Records from a data collection

--- Start ---

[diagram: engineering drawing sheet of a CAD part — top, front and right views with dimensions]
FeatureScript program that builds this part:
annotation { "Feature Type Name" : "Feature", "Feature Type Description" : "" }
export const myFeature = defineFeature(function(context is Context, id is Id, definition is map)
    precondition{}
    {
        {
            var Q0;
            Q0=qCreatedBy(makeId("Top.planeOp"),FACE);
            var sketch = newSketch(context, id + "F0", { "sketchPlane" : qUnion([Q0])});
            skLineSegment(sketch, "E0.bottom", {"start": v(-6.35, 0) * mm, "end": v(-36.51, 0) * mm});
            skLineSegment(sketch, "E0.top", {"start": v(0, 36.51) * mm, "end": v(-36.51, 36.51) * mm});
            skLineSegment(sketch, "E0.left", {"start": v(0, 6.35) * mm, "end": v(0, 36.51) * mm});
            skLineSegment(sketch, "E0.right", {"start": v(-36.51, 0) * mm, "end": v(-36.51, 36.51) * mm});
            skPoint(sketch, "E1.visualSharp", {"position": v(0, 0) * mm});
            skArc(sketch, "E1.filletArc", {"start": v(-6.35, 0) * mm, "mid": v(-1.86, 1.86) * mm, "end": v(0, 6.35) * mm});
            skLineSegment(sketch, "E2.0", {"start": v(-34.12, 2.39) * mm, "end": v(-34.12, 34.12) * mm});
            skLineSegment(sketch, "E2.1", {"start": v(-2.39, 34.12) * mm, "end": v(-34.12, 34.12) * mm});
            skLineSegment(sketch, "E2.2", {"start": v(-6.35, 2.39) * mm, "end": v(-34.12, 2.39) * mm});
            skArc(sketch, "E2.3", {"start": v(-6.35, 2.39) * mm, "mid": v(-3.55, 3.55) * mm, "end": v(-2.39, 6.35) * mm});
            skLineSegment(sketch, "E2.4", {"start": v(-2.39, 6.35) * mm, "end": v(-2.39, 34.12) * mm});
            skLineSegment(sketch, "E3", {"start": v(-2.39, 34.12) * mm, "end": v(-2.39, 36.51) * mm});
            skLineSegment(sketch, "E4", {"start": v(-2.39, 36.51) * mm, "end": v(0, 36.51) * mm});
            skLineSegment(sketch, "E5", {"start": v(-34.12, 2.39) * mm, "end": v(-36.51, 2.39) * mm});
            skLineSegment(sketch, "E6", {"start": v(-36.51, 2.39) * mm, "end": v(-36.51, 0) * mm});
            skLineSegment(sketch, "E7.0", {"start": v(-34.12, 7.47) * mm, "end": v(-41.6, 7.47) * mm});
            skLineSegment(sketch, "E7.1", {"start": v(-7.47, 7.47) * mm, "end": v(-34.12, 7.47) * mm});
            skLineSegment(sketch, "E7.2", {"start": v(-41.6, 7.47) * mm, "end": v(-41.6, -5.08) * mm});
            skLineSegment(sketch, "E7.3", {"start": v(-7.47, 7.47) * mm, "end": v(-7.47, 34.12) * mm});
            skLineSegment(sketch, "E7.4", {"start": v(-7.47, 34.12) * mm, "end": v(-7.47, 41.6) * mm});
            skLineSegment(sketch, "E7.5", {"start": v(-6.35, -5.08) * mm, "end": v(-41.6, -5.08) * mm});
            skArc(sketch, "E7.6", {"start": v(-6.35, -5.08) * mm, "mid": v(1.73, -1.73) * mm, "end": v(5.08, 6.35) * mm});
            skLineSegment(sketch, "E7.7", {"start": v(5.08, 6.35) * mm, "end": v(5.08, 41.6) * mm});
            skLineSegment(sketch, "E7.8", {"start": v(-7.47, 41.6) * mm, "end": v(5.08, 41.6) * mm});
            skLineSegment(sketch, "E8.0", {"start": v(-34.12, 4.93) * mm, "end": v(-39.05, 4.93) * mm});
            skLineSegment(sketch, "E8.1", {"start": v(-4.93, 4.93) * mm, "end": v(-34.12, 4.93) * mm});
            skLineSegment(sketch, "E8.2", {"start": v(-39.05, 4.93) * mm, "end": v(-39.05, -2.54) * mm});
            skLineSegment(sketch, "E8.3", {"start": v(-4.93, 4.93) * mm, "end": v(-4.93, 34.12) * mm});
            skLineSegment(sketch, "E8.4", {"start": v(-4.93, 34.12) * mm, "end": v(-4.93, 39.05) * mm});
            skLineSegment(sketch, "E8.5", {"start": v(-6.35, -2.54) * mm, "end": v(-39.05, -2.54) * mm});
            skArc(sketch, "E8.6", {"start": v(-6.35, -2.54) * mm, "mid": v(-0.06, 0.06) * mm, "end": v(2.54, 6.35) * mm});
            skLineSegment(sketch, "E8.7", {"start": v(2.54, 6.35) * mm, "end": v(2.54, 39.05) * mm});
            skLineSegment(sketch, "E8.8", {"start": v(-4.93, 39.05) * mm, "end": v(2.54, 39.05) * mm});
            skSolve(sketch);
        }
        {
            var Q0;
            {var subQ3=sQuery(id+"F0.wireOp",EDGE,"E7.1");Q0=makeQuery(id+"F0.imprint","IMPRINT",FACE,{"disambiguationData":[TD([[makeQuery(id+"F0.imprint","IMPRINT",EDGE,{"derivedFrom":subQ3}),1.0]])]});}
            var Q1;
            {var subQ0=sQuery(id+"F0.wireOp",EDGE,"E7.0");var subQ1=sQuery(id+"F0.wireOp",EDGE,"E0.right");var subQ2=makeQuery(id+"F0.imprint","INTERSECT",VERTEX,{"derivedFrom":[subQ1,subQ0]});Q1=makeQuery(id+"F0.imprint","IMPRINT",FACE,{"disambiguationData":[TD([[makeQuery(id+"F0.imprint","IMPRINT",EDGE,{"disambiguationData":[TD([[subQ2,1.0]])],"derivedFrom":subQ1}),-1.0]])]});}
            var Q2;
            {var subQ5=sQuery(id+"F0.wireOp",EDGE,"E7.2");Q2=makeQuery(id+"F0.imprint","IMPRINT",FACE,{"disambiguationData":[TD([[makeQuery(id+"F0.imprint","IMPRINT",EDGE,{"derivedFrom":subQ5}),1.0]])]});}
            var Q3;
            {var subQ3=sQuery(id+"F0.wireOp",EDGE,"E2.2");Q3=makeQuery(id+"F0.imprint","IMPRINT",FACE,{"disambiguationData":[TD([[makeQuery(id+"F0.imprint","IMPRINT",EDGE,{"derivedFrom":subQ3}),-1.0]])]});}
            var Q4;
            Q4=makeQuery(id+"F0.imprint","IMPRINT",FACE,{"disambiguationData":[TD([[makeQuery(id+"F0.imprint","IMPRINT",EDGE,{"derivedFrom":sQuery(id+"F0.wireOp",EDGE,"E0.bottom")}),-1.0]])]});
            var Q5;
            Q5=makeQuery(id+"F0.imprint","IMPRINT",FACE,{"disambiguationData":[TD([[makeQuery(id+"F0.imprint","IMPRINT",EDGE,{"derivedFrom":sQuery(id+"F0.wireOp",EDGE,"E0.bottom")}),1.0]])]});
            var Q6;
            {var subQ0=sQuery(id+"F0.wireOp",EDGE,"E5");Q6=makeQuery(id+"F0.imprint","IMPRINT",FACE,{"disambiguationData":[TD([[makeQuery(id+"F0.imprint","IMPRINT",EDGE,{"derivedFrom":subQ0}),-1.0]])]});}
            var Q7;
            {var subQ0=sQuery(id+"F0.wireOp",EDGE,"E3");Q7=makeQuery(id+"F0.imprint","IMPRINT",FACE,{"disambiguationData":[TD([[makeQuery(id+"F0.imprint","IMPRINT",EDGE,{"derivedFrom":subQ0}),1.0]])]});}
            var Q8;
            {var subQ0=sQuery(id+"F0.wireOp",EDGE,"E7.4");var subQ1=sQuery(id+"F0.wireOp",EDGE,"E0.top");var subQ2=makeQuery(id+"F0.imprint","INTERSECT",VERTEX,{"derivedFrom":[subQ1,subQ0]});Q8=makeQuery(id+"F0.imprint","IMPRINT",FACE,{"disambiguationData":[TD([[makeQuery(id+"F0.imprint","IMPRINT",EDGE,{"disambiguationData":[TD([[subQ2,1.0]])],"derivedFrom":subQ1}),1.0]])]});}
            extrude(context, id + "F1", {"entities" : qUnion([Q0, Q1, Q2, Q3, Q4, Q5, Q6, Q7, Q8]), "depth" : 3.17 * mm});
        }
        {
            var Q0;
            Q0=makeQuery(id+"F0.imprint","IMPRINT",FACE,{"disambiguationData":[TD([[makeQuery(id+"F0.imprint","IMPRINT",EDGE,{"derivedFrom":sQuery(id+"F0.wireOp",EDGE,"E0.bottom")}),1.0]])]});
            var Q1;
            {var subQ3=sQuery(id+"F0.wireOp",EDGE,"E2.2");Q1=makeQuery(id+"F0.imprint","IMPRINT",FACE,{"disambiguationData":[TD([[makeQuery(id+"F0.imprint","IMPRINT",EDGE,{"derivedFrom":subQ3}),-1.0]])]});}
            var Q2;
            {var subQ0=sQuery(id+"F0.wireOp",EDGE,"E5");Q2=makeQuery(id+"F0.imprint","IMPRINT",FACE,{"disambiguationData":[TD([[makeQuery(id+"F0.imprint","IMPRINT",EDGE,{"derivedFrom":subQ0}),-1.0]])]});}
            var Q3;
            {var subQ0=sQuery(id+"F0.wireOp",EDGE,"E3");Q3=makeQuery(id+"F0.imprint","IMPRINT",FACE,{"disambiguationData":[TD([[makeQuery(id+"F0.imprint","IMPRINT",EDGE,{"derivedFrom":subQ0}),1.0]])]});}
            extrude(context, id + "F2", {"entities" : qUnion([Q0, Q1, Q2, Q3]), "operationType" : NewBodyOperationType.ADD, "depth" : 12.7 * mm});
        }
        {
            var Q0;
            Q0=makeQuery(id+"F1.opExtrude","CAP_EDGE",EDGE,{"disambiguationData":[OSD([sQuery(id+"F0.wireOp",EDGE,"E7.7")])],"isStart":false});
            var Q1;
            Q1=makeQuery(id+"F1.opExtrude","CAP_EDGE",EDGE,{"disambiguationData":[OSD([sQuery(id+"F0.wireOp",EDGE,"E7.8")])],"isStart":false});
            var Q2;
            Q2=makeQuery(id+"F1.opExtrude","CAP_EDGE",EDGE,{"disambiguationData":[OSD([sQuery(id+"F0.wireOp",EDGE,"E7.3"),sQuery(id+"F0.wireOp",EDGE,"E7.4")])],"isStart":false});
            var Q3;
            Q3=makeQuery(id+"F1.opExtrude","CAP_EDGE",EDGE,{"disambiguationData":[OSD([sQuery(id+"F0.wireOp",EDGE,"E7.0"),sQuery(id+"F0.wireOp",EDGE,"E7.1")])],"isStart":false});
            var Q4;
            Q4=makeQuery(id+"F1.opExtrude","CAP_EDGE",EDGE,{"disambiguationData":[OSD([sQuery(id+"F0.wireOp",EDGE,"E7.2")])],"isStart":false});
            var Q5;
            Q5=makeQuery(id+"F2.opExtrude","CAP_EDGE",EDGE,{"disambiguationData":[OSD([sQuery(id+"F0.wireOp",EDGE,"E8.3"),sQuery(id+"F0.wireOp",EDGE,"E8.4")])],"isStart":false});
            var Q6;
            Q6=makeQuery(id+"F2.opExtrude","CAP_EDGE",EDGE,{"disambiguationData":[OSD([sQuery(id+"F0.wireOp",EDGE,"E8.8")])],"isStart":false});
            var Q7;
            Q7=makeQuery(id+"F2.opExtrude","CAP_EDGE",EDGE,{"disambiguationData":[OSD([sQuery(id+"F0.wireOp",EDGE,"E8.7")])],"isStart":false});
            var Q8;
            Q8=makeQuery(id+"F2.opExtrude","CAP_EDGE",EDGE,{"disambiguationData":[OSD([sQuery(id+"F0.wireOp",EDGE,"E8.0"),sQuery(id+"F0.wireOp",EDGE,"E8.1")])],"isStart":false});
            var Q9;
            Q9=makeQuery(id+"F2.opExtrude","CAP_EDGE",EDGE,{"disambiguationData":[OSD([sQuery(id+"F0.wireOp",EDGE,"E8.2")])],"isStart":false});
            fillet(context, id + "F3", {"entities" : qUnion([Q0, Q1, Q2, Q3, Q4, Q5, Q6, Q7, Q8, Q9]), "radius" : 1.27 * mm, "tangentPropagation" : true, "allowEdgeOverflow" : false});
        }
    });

--- End ---

Locate each line of the data above that contains the string "entities", treating uppercase and lowercase as different, and copy those lines.

**The answer**
            extrude(context, id + "F1", {"entities" : qUnion([Q0, Q1, Q2, Q3, Q4, Q5, Q6, Q7, Q8]), "depth" : 3.17 * mm});
            extrude(context, id + "F2", {"entities" : qUnion([Q0, Q1, Q2, Q3]), "operationType" : NewBodyOperationType.ADD, "depth" : 12.7 * mm});
            fillet(context, id + "F3", {"entities" : qUnion([Q0, Q1, Q2, Q3, Q4, Q5, Q6, Q7, Q8, Q9]), "radius" : 1.27 * mm, "tangentPropagation" : true, "allowEdgeOverflow" : false});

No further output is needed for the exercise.